ECE’s SPARK Challenge showcases Fall 2021 projects
The Spark Challenge is a campus-wide, corporate-sponsored design competition, hosted by Purdue University’s Elmore Family School of Electrical and Computer Engineering in partnership with the ECE Student Society (ECESS). The event is held twice a year, at the end of the Fall and Spring semesters. The Spark Challenge is open to all undergraduate students in any discipline at Purdue University, and can be an individual entry or a team of up to four members. It allows students to present their projects in one of two ways: demonstration only or demonstration and competition in the challenge which is judged by ECE faculty and corporate sponsors.
For the Fall 2021 event, more than two dozen teams showcased the projects they had been working on all semester.
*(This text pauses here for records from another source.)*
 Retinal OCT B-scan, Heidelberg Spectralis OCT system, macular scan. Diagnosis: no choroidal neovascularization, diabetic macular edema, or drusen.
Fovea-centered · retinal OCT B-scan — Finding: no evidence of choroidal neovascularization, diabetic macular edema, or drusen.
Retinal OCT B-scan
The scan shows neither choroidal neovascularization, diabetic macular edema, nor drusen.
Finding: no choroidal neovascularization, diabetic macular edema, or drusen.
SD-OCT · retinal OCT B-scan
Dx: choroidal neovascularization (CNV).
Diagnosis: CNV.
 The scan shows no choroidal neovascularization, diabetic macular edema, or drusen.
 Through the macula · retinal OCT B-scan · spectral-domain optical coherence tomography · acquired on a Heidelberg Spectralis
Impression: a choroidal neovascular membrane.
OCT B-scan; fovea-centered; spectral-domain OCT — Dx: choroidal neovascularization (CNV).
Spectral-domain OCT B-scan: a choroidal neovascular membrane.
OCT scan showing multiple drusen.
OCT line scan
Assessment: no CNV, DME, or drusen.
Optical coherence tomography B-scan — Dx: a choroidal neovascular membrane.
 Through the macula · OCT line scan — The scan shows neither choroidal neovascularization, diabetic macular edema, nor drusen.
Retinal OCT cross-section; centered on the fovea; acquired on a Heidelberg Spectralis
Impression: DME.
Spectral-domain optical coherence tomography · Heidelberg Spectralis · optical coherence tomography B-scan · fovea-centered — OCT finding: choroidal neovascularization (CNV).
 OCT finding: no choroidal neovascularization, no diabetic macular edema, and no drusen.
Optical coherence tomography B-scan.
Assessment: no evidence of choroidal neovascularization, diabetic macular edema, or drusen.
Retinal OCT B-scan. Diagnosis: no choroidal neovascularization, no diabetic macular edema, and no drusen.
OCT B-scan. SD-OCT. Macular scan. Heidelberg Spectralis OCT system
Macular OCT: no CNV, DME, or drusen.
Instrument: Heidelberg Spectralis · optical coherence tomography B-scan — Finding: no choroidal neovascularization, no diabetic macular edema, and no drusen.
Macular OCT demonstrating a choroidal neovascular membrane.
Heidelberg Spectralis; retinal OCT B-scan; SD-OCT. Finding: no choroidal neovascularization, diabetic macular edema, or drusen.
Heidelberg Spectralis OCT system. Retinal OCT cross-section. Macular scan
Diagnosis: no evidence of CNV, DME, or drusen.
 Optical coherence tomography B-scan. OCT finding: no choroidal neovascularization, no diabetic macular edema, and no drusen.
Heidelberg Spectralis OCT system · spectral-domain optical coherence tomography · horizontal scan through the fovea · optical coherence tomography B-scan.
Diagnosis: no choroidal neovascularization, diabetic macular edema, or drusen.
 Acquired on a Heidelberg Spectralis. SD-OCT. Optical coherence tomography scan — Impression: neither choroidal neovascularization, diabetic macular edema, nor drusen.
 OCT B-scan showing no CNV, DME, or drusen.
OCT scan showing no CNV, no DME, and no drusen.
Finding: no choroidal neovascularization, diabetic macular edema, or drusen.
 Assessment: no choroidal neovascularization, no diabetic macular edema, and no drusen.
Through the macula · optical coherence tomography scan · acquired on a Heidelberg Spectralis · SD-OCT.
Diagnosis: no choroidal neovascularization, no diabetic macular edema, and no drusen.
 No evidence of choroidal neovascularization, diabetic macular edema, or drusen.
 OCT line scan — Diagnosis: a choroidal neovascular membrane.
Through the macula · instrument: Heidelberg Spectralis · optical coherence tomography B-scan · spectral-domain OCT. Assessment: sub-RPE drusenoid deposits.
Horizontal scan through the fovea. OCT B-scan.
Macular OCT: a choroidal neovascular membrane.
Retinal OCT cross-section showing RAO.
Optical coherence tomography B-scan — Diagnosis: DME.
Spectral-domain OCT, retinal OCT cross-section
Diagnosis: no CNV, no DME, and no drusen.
The first-place team was SnowVision, a blind spot detector for snow sports. Built into a helmet, the device uses a radar system to detect approaching skiers/snowboarders and notifies the user, allowing them to react. SnowVision accomplishes this through LEDs that are mounted in the peripheral vision of the user as well as a companion mobile app. A light on the right side of the helmet illuminates when someone is coming up on the user’s right side, a light on the left for those coming up on the left side, and the lights turn on simultaneously when someone is approaching from directly behind the user.
SnowVision team members include: Russell Greene (Team Leader), Asa Cutler, Samantha Gomez, and Dev Ranta.
Coming in second place was RevEx, a non-optical virtual reality tracking solution that also provides a haptic feedback sensation on the elbow joint. The device is capable of detecting the users elbow angle, sense shoulder orientation, and provide haptic feedback on the elbow. RevEx can be used for long periods of time without charging, and communicates via Bluetooth low-energy.
RevEx team members include: Matthew Rumple (Team Leader), Zachary Ghera, Issac Hagedorn, and Swagat Bhattacharyya.
An interactive piano learning system that can be attached to any standard keyboard finished in third place at SPARK. P.I.A.N.O. includes three learning modes – visualizer, play along, and learn to play. It connects to an associated app, which allows the user to upload songs they wish to play along with or learn to play. The device works by connecting to an existing piano and using LEDs to guide the user through playing songs loaded onto to the device. In "learn-to-play" mode, the device waits for the user to press each key before progressing to the next note(s). In "play-along" mode the entire song is played at a specified tempo and expects the user to follow along.
P.I.A.N.O. team members include: Jerry Liu (Team Leader), Jared Botte, Tong Wang, and Kirk Weibel.
The teams won prizes of $1,000, $800, and $600 respectively.
In addition to support from Purdue ECE, ECESS received support from the following corporate sponsors: Caterpillar, Cleveland Cliffs, Eastman Chemical, JLG, John Deere, and Texas Instruments.